Liana Toscanini: Make statement on Giving Tuesday
PITTSFIELD — I admit I have mixed feelings about Giving Tuesday, Dec. 3. We live in a place where people give all the time. The Berkshires must be one of the most philanthropic regions around. How else could we support over 1,000 nonprofit organizations? Because I live and work in this environment, Giving Tuesday seems like a made-up Hallmark holiday.
But then I remember the whole impetus for this national day of giving following Thanksgiving, Black Friday, Small Business Saturday and Cyber Monday. Giving Tuesday has a rightful place in this line-up. Nonprofits hope to attract new donors on this day and many do. And some loyal donors will give online on Dec. 3 as well as via the remittance envelope in a nonprofit year-end fundraising appeal.
But for some, Giving Tuesday must seem excessive with all the simultaneous printed appeals in the mailbox. "Donor fatigue" is a real thing here. Some people get upwards of 50 or 100 Giving Tuesday emails in their in-box. Yikes!
According to the Giving Tuesday website, Giving Tuesday raised more than $400 million last year and is the biggest giving movement in the world.

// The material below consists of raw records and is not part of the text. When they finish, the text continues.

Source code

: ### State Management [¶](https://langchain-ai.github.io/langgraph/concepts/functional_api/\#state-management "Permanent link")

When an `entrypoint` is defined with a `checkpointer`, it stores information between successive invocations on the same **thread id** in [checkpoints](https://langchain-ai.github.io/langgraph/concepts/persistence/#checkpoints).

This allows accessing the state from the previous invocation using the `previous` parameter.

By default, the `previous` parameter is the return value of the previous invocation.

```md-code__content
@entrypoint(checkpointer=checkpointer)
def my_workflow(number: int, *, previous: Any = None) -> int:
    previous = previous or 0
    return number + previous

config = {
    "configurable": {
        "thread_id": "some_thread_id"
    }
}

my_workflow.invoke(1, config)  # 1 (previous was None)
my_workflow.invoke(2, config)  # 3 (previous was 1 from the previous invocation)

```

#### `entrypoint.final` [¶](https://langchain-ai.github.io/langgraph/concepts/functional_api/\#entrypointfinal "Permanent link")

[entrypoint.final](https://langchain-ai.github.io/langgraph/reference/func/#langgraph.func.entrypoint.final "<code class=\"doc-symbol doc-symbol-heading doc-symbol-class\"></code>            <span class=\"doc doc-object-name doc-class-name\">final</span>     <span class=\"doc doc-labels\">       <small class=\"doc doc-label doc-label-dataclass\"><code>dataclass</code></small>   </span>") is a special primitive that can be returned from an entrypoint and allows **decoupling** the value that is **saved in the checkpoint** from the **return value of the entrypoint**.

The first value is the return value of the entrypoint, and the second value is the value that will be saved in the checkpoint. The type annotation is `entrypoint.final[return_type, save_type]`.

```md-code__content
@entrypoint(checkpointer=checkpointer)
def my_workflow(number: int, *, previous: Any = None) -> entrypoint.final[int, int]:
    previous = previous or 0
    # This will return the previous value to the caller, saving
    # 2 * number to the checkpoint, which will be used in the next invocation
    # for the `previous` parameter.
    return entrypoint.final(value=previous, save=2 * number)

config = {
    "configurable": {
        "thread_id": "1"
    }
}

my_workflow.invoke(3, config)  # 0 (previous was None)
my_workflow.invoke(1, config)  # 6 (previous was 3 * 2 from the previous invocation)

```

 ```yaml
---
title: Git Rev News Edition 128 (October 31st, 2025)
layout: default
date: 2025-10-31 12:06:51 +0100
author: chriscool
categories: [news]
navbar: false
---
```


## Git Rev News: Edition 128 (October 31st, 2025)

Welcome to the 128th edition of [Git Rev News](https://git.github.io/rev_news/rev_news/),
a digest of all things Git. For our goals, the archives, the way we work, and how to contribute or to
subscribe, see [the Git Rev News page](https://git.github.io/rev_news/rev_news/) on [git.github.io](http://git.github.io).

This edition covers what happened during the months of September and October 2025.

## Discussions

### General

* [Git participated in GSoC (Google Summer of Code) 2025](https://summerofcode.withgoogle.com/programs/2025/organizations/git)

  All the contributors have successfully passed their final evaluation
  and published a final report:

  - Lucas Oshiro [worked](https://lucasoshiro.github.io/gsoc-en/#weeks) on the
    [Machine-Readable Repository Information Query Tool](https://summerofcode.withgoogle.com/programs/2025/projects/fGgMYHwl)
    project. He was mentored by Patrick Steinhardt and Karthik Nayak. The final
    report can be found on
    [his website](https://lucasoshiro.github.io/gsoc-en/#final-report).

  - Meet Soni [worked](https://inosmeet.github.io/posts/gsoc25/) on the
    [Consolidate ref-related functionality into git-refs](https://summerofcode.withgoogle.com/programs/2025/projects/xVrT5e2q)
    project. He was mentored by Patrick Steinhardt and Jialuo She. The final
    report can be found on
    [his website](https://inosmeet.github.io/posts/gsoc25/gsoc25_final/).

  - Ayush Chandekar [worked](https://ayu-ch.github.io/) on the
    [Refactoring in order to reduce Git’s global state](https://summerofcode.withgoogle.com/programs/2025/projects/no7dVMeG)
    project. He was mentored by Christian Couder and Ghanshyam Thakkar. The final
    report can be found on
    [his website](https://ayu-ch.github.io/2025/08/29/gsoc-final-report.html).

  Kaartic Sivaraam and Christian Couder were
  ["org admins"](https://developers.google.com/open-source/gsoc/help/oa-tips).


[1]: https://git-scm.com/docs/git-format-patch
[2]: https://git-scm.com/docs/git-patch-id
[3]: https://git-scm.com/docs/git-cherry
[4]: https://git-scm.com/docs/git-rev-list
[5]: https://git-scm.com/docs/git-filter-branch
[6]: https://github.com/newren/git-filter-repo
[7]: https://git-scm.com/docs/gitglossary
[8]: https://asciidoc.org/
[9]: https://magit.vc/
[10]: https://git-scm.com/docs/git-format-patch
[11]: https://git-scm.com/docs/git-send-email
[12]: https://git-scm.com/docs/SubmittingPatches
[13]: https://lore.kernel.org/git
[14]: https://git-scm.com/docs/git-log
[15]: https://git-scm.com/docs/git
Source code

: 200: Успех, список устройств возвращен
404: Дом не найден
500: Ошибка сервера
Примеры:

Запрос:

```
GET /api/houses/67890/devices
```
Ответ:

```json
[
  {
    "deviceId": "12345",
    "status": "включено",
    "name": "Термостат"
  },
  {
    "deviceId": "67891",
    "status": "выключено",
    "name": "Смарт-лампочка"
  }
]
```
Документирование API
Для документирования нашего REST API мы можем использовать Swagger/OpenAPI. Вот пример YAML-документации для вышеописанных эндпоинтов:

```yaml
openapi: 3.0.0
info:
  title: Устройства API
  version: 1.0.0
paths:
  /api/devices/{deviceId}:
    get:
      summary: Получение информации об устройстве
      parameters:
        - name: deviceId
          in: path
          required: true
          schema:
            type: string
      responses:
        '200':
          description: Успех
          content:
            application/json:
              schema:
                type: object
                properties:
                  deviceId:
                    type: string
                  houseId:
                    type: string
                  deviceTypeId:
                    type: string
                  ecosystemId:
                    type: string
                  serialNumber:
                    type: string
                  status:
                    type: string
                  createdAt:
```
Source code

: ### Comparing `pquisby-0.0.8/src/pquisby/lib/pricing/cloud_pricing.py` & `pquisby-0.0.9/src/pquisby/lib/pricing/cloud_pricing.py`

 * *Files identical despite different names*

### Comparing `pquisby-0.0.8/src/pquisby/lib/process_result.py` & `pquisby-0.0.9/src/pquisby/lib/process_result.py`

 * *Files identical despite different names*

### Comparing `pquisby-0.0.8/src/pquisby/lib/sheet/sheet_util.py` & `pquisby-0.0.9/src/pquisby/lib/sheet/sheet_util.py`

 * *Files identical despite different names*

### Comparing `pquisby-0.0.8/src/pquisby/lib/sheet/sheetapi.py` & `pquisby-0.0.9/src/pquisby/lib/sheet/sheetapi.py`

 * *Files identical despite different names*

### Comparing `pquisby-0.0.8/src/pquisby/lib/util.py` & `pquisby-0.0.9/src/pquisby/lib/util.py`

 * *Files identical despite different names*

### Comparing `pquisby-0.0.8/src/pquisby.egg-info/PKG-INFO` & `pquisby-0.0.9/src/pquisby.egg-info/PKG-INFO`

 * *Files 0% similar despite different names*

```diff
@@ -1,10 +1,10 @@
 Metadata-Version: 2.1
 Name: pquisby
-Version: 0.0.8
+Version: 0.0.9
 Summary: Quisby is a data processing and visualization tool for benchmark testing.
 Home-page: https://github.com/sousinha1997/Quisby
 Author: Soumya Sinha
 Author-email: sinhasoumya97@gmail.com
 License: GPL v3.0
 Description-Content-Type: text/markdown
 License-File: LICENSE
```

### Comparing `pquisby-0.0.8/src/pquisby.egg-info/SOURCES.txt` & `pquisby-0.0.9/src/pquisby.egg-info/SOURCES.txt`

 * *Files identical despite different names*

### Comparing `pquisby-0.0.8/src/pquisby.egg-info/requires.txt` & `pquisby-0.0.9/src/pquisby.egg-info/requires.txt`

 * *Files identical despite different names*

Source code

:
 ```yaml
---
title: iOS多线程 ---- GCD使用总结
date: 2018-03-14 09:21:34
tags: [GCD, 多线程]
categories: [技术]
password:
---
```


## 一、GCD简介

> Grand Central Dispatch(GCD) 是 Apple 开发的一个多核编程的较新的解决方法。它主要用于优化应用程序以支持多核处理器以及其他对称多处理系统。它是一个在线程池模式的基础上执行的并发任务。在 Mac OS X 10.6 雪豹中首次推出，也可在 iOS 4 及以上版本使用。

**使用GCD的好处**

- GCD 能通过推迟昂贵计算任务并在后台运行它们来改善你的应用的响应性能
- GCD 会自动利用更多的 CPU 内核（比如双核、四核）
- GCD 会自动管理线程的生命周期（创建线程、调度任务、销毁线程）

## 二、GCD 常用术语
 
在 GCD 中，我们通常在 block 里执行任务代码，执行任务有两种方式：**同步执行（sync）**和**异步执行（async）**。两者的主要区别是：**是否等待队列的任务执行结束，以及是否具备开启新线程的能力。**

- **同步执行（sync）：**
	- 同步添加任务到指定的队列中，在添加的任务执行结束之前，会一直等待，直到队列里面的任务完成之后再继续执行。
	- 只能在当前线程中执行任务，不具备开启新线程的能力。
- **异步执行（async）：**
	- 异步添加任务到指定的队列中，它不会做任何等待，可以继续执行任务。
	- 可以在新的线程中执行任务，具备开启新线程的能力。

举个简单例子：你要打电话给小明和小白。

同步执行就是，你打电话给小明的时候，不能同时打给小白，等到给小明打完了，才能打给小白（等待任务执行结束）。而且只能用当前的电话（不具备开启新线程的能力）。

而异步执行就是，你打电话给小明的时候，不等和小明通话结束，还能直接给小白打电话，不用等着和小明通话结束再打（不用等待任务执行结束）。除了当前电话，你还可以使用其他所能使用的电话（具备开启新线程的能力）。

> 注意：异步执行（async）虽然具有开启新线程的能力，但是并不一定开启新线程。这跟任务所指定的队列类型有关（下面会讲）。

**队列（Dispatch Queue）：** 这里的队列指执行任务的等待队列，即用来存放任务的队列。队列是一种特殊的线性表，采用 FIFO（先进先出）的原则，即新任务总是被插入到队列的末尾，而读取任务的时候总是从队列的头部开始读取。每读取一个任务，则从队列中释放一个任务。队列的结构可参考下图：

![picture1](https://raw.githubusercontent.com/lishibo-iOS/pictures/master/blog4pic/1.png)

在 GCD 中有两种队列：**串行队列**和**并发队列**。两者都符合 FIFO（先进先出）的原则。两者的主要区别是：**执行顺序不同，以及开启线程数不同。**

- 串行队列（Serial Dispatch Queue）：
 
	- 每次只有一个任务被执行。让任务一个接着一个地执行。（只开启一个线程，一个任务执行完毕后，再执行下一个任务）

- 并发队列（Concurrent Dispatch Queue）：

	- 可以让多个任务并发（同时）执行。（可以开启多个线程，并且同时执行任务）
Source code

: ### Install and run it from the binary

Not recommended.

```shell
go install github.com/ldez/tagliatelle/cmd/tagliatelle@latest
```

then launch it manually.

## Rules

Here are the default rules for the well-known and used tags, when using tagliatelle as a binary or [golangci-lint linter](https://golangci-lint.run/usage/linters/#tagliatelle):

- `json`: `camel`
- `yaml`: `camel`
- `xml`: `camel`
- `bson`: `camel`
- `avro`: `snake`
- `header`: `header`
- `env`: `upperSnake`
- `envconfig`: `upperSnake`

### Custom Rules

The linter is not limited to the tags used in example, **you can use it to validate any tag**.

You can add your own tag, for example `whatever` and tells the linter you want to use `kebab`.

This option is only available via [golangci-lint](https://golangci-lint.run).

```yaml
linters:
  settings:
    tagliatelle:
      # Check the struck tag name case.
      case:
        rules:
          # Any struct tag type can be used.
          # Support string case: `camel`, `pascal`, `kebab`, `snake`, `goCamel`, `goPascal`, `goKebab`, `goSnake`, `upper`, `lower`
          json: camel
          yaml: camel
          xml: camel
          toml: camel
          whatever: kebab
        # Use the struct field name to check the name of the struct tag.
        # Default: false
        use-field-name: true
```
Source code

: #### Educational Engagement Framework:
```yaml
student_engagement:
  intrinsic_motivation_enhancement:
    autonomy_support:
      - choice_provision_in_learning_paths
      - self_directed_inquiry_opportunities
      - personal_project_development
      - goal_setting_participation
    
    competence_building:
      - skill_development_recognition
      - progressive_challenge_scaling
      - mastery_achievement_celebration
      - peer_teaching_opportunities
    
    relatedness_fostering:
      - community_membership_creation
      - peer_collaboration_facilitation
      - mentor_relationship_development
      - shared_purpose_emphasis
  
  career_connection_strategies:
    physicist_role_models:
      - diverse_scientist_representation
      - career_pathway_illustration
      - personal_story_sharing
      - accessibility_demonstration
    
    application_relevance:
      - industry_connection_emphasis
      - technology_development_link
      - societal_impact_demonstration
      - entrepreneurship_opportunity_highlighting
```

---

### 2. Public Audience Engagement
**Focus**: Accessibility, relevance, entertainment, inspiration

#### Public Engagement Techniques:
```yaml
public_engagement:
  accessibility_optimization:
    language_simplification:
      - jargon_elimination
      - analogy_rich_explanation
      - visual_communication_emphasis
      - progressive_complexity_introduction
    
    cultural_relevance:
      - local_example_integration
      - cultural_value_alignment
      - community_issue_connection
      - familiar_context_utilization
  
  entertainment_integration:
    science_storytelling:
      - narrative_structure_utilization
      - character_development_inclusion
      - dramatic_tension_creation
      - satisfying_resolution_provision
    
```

So what is the real reason to give on Giving Tuesday? For some donors, it might be to help their favorite nonprofits win a matching donation. Others just get caught up in the excitement of an entire day devoted to supporting mission-driven organizations. Still others respond to emotion-triggered campaigns or viral sensations. And personal asks from friends and family are hard to resist.
If we remember how it started, however, the reason for giving on that day becomes clear. Giving Tuesday was started in 2012 by the 92nd Street Y and the United Nations Foundation as a response to commercialization and consumerism in the post-Thanksgiving season. To me, Giving Tuesday is a way for all of us to make a very noticeable statement about what's really important to us.
If you want to do some research ahead of Giving Tuesday, pick up your free copy of the 4th annual Giving Back guide, distributed throughout the Berkshires during the months of November and December. The 176-page booklet is free because our sponsors and advertisers embrace the notion of giving back and want to help others to do the same. Find a Giving Back guide at your local coffee shop, bank, or other community gathering place, or download a copy at npcberkshires.org.
Liana Toscanini is founder and executive director, Nonprofit Center of the Berkshires.